Data records

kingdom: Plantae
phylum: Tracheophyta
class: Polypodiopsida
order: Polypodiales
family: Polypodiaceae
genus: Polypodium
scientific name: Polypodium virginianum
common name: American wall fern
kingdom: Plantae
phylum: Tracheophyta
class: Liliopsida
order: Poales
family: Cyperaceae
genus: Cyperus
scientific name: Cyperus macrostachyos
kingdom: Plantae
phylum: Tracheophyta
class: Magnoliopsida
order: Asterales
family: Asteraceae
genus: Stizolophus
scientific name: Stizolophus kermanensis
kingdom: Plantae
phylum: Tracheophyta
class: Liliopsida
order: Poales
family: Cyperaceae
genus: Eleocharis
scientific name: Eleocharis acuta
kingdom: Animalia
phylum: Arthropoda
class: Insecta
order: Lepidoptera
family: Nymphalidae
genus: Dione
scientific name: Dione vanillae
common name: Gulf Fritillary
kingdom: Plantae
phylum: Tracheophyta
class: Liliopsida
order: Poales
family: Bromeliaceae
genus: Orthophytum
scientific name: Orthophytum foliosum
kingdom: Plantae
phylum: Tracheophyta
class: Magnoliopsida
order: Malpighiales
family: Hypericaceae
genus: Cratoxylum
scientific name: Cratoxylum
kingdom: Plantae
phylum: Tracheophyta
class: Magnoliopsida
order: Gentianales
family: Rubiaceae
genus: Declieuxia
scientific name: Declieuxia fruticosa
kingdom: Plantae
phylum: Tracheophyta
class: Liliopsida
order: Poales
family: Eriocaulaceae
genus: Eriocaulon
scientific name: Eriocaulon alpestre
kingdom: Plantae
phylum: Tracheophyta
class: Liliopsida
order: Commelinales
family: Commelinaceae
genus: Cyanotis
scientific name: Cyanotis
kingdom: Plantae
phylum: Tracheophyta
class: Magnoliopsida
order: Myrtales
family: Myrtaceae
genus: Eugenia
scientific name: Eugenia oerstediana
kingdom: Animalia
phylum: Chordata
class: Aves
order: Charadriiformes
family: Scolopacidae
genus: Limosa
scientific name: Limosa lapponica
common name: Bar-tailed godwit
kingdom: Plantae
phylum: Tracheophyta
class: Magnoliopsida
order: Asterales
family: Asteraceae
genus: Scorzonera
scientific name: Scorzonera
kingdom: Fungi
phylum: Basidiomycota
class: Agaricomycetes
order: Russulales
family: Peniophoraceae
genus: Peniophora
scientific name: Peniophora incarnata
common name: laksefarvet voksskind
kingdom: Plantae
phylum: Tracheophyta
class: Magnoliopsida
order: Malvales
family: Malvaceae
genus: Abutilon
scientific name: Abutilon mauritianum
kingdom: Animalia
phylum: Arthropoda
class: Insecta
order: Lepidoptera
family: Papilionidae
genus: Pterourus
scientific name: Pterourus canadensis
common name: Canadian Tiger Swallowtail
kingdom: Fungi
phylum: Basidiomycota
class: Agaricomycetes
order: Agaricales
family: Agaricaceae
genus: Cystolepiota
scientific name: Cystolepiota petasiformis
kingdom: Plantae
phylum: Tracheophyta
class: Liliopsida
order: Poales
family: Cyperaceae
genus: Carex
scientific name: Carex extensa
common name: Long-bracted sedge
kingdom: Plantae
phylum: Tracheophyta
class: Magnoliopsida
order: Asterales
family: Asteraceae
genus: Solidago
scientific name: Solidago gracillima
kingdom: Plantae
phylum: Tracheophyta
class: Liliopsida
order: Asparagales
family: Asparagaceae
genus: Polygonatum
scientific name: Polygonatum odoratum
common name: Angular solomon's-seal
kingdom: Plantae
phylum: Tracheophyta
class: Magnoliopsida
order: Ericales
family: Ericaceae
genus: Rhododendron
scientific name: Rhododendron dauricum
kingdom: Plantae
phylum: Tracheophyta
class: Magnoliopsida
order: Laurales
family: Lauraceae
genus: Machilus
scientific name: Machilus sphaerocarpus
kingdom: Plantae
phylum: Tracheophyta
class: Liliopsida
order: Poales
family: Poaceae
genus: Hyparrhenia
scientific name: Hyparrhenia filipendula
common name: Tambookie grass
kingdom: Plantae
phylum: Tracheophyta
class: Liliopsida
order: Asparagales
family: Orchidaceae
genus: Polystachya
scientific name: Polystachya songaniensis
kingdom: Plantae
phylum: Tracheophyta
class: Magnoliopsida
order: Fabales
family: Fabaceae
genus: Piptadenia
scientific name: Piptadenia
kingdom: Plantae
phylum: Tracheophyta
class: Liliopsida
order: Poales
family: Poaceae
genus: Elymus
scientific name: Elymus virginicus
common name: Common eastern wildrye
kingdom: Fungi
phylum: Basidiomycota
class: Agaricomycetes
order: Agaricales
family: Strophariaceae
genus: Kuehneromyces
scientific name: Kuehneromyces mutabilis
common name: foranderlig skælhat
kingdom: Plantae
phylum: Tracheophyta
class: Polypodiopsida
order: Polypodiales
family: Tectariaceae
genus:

● Your goal:
Lay out every line of the material above as a numbered list, and leave out any blank lines.

● Result for this exercise:
1. kingdom: Plantae
2. phylum: Tracheophyta
3. class: Polypodiopsida
4. order: Polypodiales
5. family: Polypodiaceae
6. genus: Polypodium
7. scientific name: Polypodium virginianum
8. common name: American wall fern
9. kingdom: Plantae
10. phylum: Tracheophyta
11. class: Liliopsida
12. order: Poales
13. family: Cyperaceae
14. genus: Cyperus
15. scientific name: Cyperus macrostachyos
16. kingdom: Plantae
17. phylum: Tracheophyta
18. class: Magnoliopsida
19. order: Asterales
20. family: Asteraceae
21. genus: Stizolophus
22. scientific name: Stizolophus kermanensis
23. kingdom: Plantae
24. phylum: Tracheophyta
25. class: Liliopsida
26. order: Poales
27. family: Cyperaceae
28. genus: Eleocharis
29. scientific name: Eleocharis acuta
30. kingdom: Animalia
31. phylum: Arthropoda
32. class: Insecta
33. order: Lepidoptera
34. family: Nymphalidae
35. genus: Dione
36. scientific name: Dione vanillae
37. common name: Gulf Fritillary
38. kingdom: Plantae
39. phylum: Tracheophyta
40. class: Liliopsida
41. order: Poales
42. family: Bromeliaceae
43. genus: Orthophytum
44. scientific name: Orthophytum foliosum
45. kingdom: Plantae
46. phylum: Tracheophyta
47. class: Magnoliopsida
48. order: Malpighiales
49. family: Hypericaceae
50. genus: Cratoxylum
51. scientific name: Cratoxylum
52. kingdom: Plantae
53. phylum: Tracheophyta
54. class: Magnoliopsida
55. order: Gentianales
56. family: Rubiaceae
57. genus: Declieuxia
58. scientific name: Declieuxia fruticosa
59. kingdom: Plantae
60. phylum: Tracheophyta
61. class: Liliopsida
62. order: Poales
63. family: Eriocaulaceae
64. genus: Eriocaulon
65. scientific name: Eriocaulon alpestre
66. kingdom: Plantae
67. phylum: Tracheophyta
68. class: Liliopsida
69. order: Commelinales
70. family: Commelinaceae
71. genus: Cyanotis
72. scientific name: Cyanotis
73. kingdom: Plantae
74. phylum: Tracheophyta
75. class: Magnoliopsida
76. order: Myrtales
77. family: Myrtaceae
78. genus: Eugenia
79. scientific name: Eugenia oerstediana
80. kingdom: Animalia
81. phylum: Chordata
82. class: Aves
83. order: Charadriiformes
84. family: Scolopacidae
85. genus: Limosa
86. scientific name: Limosa lapponica
87. common name: Bar-tailed godwit
88. kingdom: Plantae
89. phylum: Tracheophyta
90. class: Magnoliopsida
91. order: Asterales
92. family: Asteraceae
93. genus: Scorzonera
94. scientific name: Scorzonera
95. kingdom: Fungi
96. phylum: Basidiomycota
97. class: Agaricomycetes
98. order: Russulales
99. family: Peniophoraceae
100. genus: Peniophora
101. scientific name: Peniophora incarnata
102. common name: laksefarvet voksskind
103. kingdom: Plantae
104. phylum: Tracheophyta
105. class: Magnoliopsida
106. order: Malvales
107. family: Malvaceae
108. genus: Abutilon
109. scientific name: Abutilon mauritianum
110. kingdom: Animalia
111. phylum: Arthropoda
112. class: Insecta
113. order: Lepidoptera
114. family: Papilionidae
115. genus: Pterourus
116. scientific name: Pterourus canadensis
117. common name: Canadian Tiger Swallowtail
118. kingdom: Fungi
119. phylum: Basidiomycota
120. class: Agaricomycetes
121. order: Agaricales
122. family: Agaricaceae
123. genus: Cystolepiota
124. scientific name: Cystolepiota petasiformis
125. kingdom: Plantae
126. phylum: Tracheophyta
127. class: Liliopsida
128. order: Poales
129. family: Cyperaceae
130. genus: Carex
131. scientific name: Carex extensa
132. common name: Long-bracted sedge
133. kingdom: Plantae
134. phylum: Tracheophyta
135. class: Magnoliopsida
136. order: Asterales
137. family: Asteraceae
138. genus: Solidago
139. scientific name: Solidago gracillima
140. kingdom: Plantae
141. phylum: Tracheophyta
142. class: Liliopsida
143. order: Asparagales
144. family: Asparagaceae
145. genus: Polygonatum
146. scientific name: Polygonatum odoratum
147. common name: Angular solomon's-seal
148. kingdom: Plantae
149. phylum: Tracheophyta
150. class: Magnoliopsida
151. order: Ericales
152. family: Ericaceae
153. genus: Rhododendron
154. scientific name: Rhododendron dauricum
155. kingdom: Plantae
156. phylum: Tracheophyta
157. class: Magnoliopsida
158. order: Laurales
159. family: Lauraceae
160. genus: Machilus
161. scientific name: Machilus sphaerocarpus
162. kingdom: Plantae
163. phylum: Tracheophyta
164. class: Liliopsida
165. order: Poales
166. family: Poaceae
167. genus: Hyparrhenia
168. scientific name: Hyparrhenia filipendula
169. common name: Tambookie grass
170. kingdom: Plantae
171. phylum: Tracheophyta
172. class: Liliopsida
173. order: Asparagales
174. family: Orchidaceae
175. genus: Polystachya
176. scientific name: Polystachya songaniensis
177. kingdom: Plantae
178. phylum: Tracheophyta
179. class: Magnoliopsida
180. order: Fabales
181. family: Fabaceae
182. genus: Piptadenia
183. scientific name: Piptadenia
184. kingdom: Plantae
185. phylum: Tracheophyta
186. class: Liliopsida
187. order: Poales
188. family: Poaceae
189. genus: Elymus
190. scientific name: Elymus virginicus
191. common name: Common eastern wildrye
192. kingdom: Fungi
193. phylum: Basidiomycota
194. class: Agaricomycetes
195. order: Agaricales
196. family: Strophariaceae
197. genus: Kuehneromyces
198. scientific name: Kuehneromyces mutabilis
199. common name: foranderlig skælhat
200. kingdom: Plantae
201. phylum: Tracheophyta
202. class: Polypodiopsida
203. order: Polypodiales
204. family: Tectariaceae
205. genus:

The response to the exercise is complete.